The time Colby enjoys with his son and his daughter, Jewel, will carry into the rodeo season since the Lovell family plans to travel with him more this year. His wife, Kassidy, runs an equine swimming facility, Champion Fit Equine, with her mom and will fly home for work when needed. One of the reasons Colby, a six-time WNFR qualifier, decided to take time off was the wear and tear from traveling and being apart from his family. “There’s no downer to having your kids with you,” he says. “There might be frustration when I leave the arena, but when I get around my wife and kids, I can’t express how much that picks me back up and makes me want to go to the next rodeo.”
Colby grew up heeling and his hard work took him far, such as winning seven USTRC open ropings when he was 18, but it wasn’t far enough. When finding the caliber of header he needed to make the WNFR didn’t pan out, Colby became a header himself. Within four months of roping horns instead of heels, he was approached by several professional heelers. “I was so lucky to accomplish making the NFR on my first try. I look back, and I was just lucky to have Kory Koontz behind me.”
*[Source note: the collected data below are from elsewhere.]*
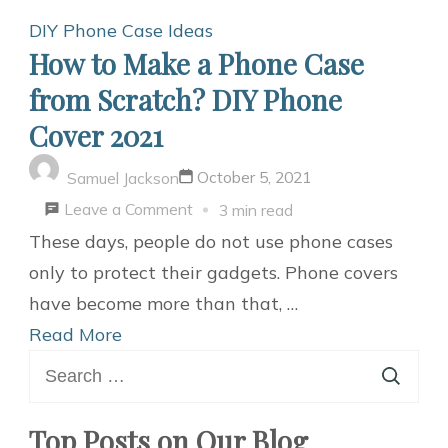
DIY Phone Case Ideas
How to Make a Phone Case
from Scratch? DIY Phone
Cover 2021
October 5, 2021
Samuel Jackson
on
Leave a Comment
3 min read
How
These days, people do not use phone cases
to
only to protect their gadgets. Phone covers
Make
have become more than that, …
a
Read More
Search
Phone
for:
Case
from
Top Posts on Our Blog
Currently, Colby ropes with one of his best friends, Ty Arnold, and he and Cory Petska are teaming up to see how far the summer run takes them. “Ty is one of those good up-and-coming heelers, and I’ve been roping with him this winter. He’s one of the best young guys I’ve seen. You don’t get very many opportunities to rope with Cory Petska, and my second year of rodeoing, I got to rope with him that winter right after the NFR,” says Colby. “He could motivate you to do anything rodeo-wise. Ty Arnold being a good friend — he motivates me and pushes me, and I’ve been close with his family since I was young. What motivates me is all my friends and family getting to share the (WNFR) experience and getting to enjoy that with them. Without them, there wouldn’t be any motivation to do it.”